» **ASSIGNMENT**:
Each line in the entries below that contains the word "Created" counts once. Report how many there are and nothing more.

» **DATASET EXCERPTS**:

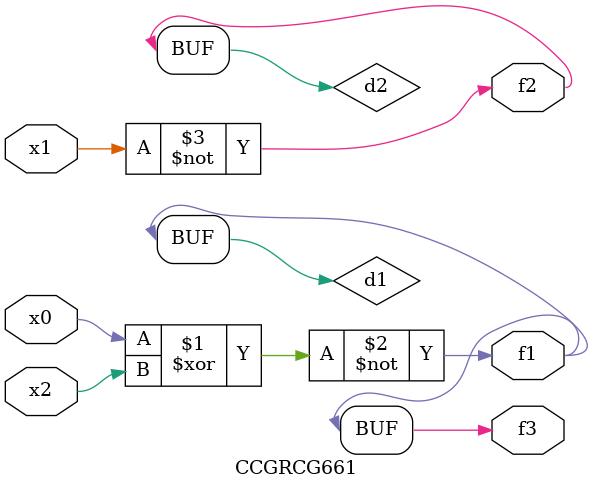
<source format=v>
module CCGRCG661(
	input x0, x1, x2,
	output f1, f2, f3
);

	wire d1, d2, d3;

	xnor (d1, x0, x2);
	nand (d2, x1);
	nor (d3, x1, x2);
	assign f1 = d1;
	assign f2 = d2;
	assign f3 = d1;
endmodule

</source>
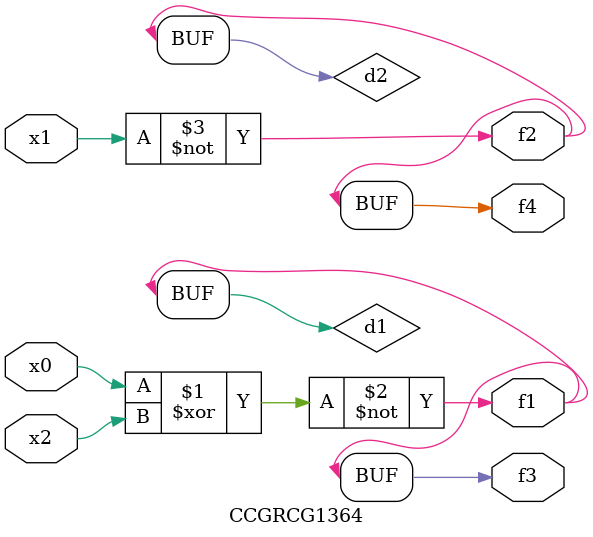
<source format=v>
module CCGRCG1364(
	input x0, x1, x2,
	output f1, f2, f3, f4
);

	wire d1, d2, d3;

	xnor (d1, x0, x2);
	nand (d2, x1);
	nor (d3, x1, x2);
	assign f1 = d1;
	assign f2 = d2;
	assign f3 = d1;
	assign f4 = d2;
endmodule

</source>
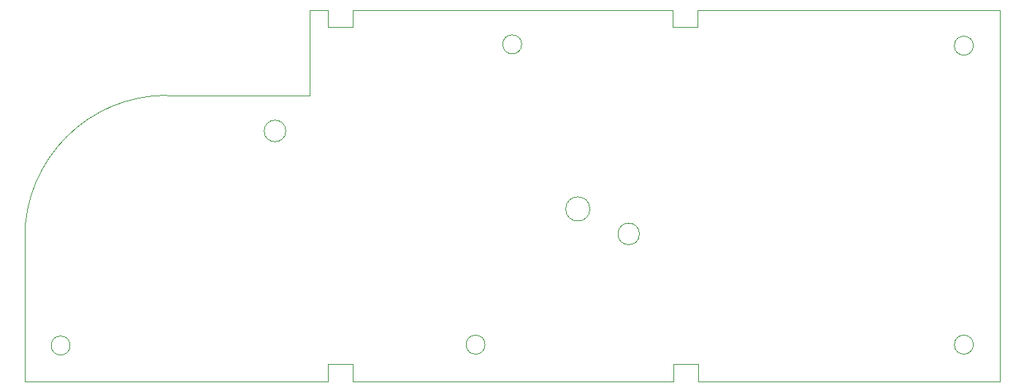
<source format=gm1>
G04 #@! TF.GenerationSoftware,KiCad,Pcbnew,7.0.9*
G04 #@! TF.CreationDate,2023-12-20T17:09:37-07:00*
G04 #@! TF.ProjectId,nes_controller_pcb,6e65735f-636f-46e7-9472-6f6c6c65725f,4a*
G04 #@! TF.SameCoordinates,Original*
G04 #@! TF.FileFunction,Profile,NP*
%FSLAX46Y46*%
G04 Gerber Fmt 4.6, Leading zero omitted, Abs format (unit mm)*
G04 Created by KiCad (PCBNEW 7.0.9) date 2023-12-20 17:09:37*
%MOMM*%
%LPD*%
G01*
G04 APERTURE LIST*
G04 #@! TA.AperFunction,Profile*
%ADD10C,0.100000*%
G04 #@! TD*
G04 APERTURE END LIST*
D10*
X209950000Y-104050000D02*
G75*
G03*
X209950000Y-104050000I-1100000J0D01*
G01*
X209950000Y-138750000D02*
G75*
G03*
X209950000Y-138750000I-1100000J0D01*
G01*
X138050000Y-143000000D02*
X175150000Y-143000000D01*
X178100000Y-143000000D02*
X213000000Y-143000000D01*
X175150000Y-143000000D02*
X175150000Y-141000000D01*
X178100000Y-141000000D02*
X178100000Y-143000000D01*
X116500000Y-109800000D02*
G75*
G03*
X100000000Y-126300000I0J-16500000D01*
G01*
X213000000Y-99900000D02*
X178000000Y-99900000D01*
X130250000Y-113950000D02*
G75*
G03*
X130250000Y-113950000I-1250000J0D01*
G01*
X165500000Y-123000000D02*
G75*
G03*
X165500000Y-123000000I-1400000J0D01*
G01*
X135100000Y-101900000D02*
X135100000Y-99900000D01*
X138050000Y-141000000D02*
X138050000Y-143000000D01*
X157600000Y-103900000D02*
G75*
G03*
X157600000Y-103900000I-1100000J0D01*
G01*
X213000000Y-143000000D02*
X213000000Y-99900000D01*
X135100000Y-143000000D02*
X135100000Y-141000000D01*
X153350000Y-138750000D02*
G75*
G03*
X153350000Y-138750000I-1100000J0D01*
G01*
X175100000Y-99900000D02*
X138050000Y-99900000D01*
X135100000Y-99900000D02*
X133000000Y-99900000D01*
X135100000Y-141000000D02*
X138050000Y-141000000D01*
X100000000Y-143000000D02*
X135100000Y-143000000D01*
X100000000Y-126300000D02*
X100000000Y-143000000D01*
X175100000Y-101900000D02*
X175100000Y-99900000D01*
X171250000Y-125900000D02*
G75*
G03*
X171250000Y-125900000I-1250000J0D01*
G01*
X138050000Y-99900000D02*
X138050000Y-101900000D01*
X133000000Y-99900000D02*
X133000000Y-109800000D01*
X105250000Y-138850000D02*
G75*
G03*
X105250000Y-138850000I-1100000J0D01*
G01*
X178000000Y-99900000D02*
X178000000Y-101900000D01*
X175150000Y-141000000D02*
X178100000Y-141000000D01*
X138050000Y-101900000D02*
X135100000Y-101900000D01*
X178000000Y-101900000D02*
X175100000Y-101900000D01*
X133000000Y-109800000D02*
X116500000Y-109800000D01*
M02*

</source>
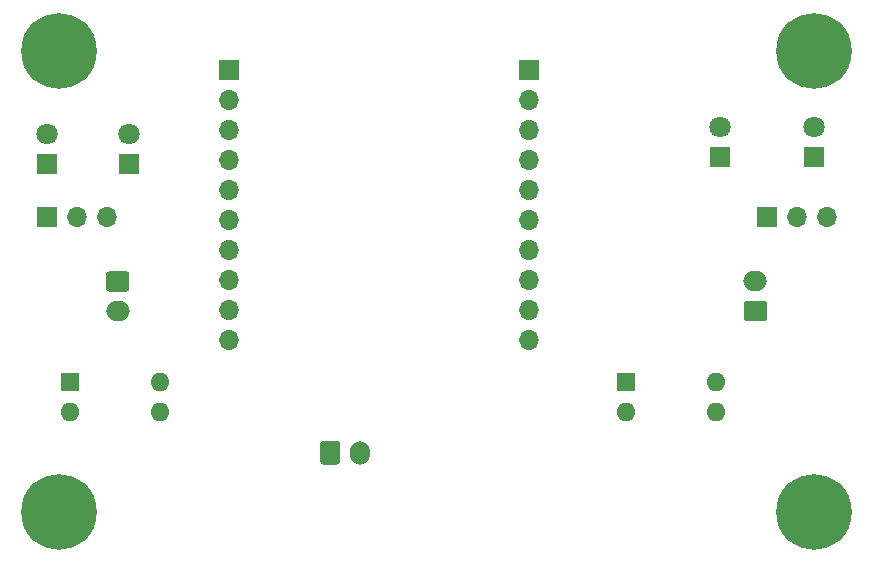
<source format=gbr>
%TF.GenerationSoftware,KiCad,Pcbnew,(5.1.9)-1*%
%TF.CreationDate,2022-06-16T11:17:04+09:00*%
%TF.ProjectId,Receiver,52656365-6976-4657-922e-6b696361645f,rev?*%
%TF.SameCoordinates,Original*%
%TF.FileFunction,Soldermask,Bot*%
%TF.FilePolarity,Negative*%
%FSLAX46Y46*%
G04 Gerber Fmt 4.6, Leading zero omitted, Abs format (unit mm)*
G04 Created by KiCad (PCBNEW (5.1.9)-1) date 2022-06-16 11:17:04*
%MOMM*%
%LPD*%
G01*
G04 APERTURE LIST*
%ADD10C,0.800000*%
%ADD11C,6.400000*%
%ADD12R,1.700000X1.700000*%
%ADD13O,1.700000X1.700000*%
%ADD14O,1.700000X2.000000*%
%ADD15O,2.000000X1.700000*%
%ADD16R,1.600000X1.600000*%
%ADD17O,1.600000X1.600000*%
%ADD18R,1.800000X1.800000*%
%ADD19C,1.800000*%
G04 APERTURE END LIST*
D10*
%TO.C,REF\u002A\u002A*%
X150697056Y-146302944D03*
X149000000Y-145600000D03*
X147302944Y-146302944D03*
X146600000Y-148000000D03*
X147302944Y-149697056D03*
X149000000Y-150400000D03*
X150697056Y-149697056D03*
X151400000Y-148000000D03*
D11*
X149000000Y-148000000D03*
%TD*%
D10*
%TO.C,REF\u002A\u002A*%
X150697056Y-107302944D03*
X149000000Y-106600000D03*
X147302944Y-107302944D03*
X146600000Y-109000000D03*
X147302944Y-110697056D03*
X149000000Y-111400000D03*
X150697056Y-110697056D03*
X151400000Y-109000000D03*
D11*
X149000000Y-109000000D03*
%TD*%
D10*
%TO.C,REF\u002A\u002A*%
X86697056Y-107302944D03*
X85000000Y-106600000D03*
X83302944Y-107302944D03*
X82600000Y-109000000D03*
X83302944Y-110697056D03*
X85000000Y-111400000D03*
X86697056Y-110697056D03*
X87400000Y-109000000D03*
D11*
X85000000Y-109000000D03*
%TD*%
D10*
%TO.C,REF\u002A\u002A*%
X86697056Y-146302944D03*
X85000000Y-145600000D03*
X83302944Y-146302944D03*
X82600000Y-148000000D03*
X83302944Y-149697056D03*
X85000000Y-150400000D03*
X86697056Y-149697056D03*
X87400000Y-148000000D03*
D11*
X85000000Y-148000000D03*
%TD*%
D12*
%TO.C,J3*%
X99440000Y-110600000D03*
D13*
X99440000Y-113140000D03*
X99440000Y-115680000D03*
X99440000Y-118220000D03*
X99440000Y-120760000D03*
X99440000Y-123300000D03*
X99440000Y-125840000D03*
X99440000Y-128380000D03*
X99440000Y-130920000D03*
X99440000Y-133460000D03*
%TD*%
%TO.C,J4*%
X124840000Y-133460000D03*
X124840000Y-130920000D03*
X124840000Y-128380000D03*
X124840000Y-125840000D03*
X124840000Y-123300000D03*
X124840000Y-120760000D03*
X124840000Y-118220000D03*
X124840000Y-115680000D03*
X124840000Y-113140000D03*
D12*
X124840000Y-110600000D03*
%TD*%
%TO.C,J5*%
G36*
G01*
X107150000Y-143750000D02*
X107150000Y-142250000D01*
G75*
G02*
X107400000Y-142000000I250000J0D01*
G01*
X108600000Y-142000000D01*
G75*
G02*
X108850000Y-142250000I0J-250000D01*
G01*
X108850000Y-143750000D01*
G75*
G02*
X108600000Y-144000000I-250000J0D01*
G01*
X107400000Y-144000000D01*
G75*
G02*
X107150000Y-143750000I0J250000D01*
G01*
G37*
D14*
X110500000Y-143000000D03*
%TD*%
%TO.C,J6*%
G36*
G01*
X89250000Y-127650000D02*
X90750000Y-127650000D01*
G75*
G02*
X91000000Y-127900000I0J-250000D01*
G01*
X91000000Y-129100000D01*
G75*
G02*
X90750000Y-129350000I-250000J0D01*
G01*
X89250000Y-129350000D01*
G75*
G02*
X89000000Y-129100000I0J250000D01*
G01*
X89000000Y-127900000D01*
G75*
G02*
X89250000Y-127650000I250000J0D01*
G01*
G37*
D15*
X90000000Y-131000000D03*
%TD*%
D16*
%TO.C,U1*%
X86000000Y-137000000D03*
D17*
X93620000Y-139540000D03*
X86000000Y-139540000D03*
X93620000Y-137000000D03*
%TD*%
D18*
%TO.C,D1*%
X84000000Y-118540000D03*
D19*
X84000000Y-116000000D03*
%TD*%
%TO.C,D2*%
X91000000Y-116000000D03*
D18*
X91000000Y-118540000D03*
%TD*%
D12*
%TO.C,SW1*%
X84000000Y-123000000D03*
D13*
X86540000Y-123000000D03*
X89080000Y-123000000D03*
%TD*%
D19*
%TO.C,D3*%
X141000000Y-115460000D03*
D18*
X141000000Y-118000000D03*
%TD*%
%TO.C,D4*%
X149000000Y-118000000D03*
D19*
X149000000Y-115460000D03*
%TD*%
%TO.C,J1*%
G36*
G01*
X144750000Y-131850000D02*
X143250000Y-131850000D01*
G75*
G02*
X143000000Y-131600000I0J250000D01*
G01*
X143000000Y-130400000D01*
G75*
G02*
X143250000Y-130150000I250000J0D01*
G01*
X144750000Y-130150000D01*
G75*
G02*
X145000000Y-130400000I0J-250000D01*
G01*
X145000000Y-131600000D01*
G75*
G02*
X144750000Y-131850000I-250000J0D01*
G01*
G37*
D15*
X144000000Y-128500000D03*
%TD*%
D12*
%TO.C,SW2*%
X145000000Y-123000000D03*
D13*
X147540000Y-123000000D03*
X150080000Y-123000000D03*
%TD*%
D16*
%TO.C,U3*%
X133000000Y-137000000D03*
D17*
X140620000Y-139540000D03*
X133000000Y-139540000D03*
X140620000Y-137000000D03*
%TD*%
M02*

</source>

» **TASK RESULT**:
2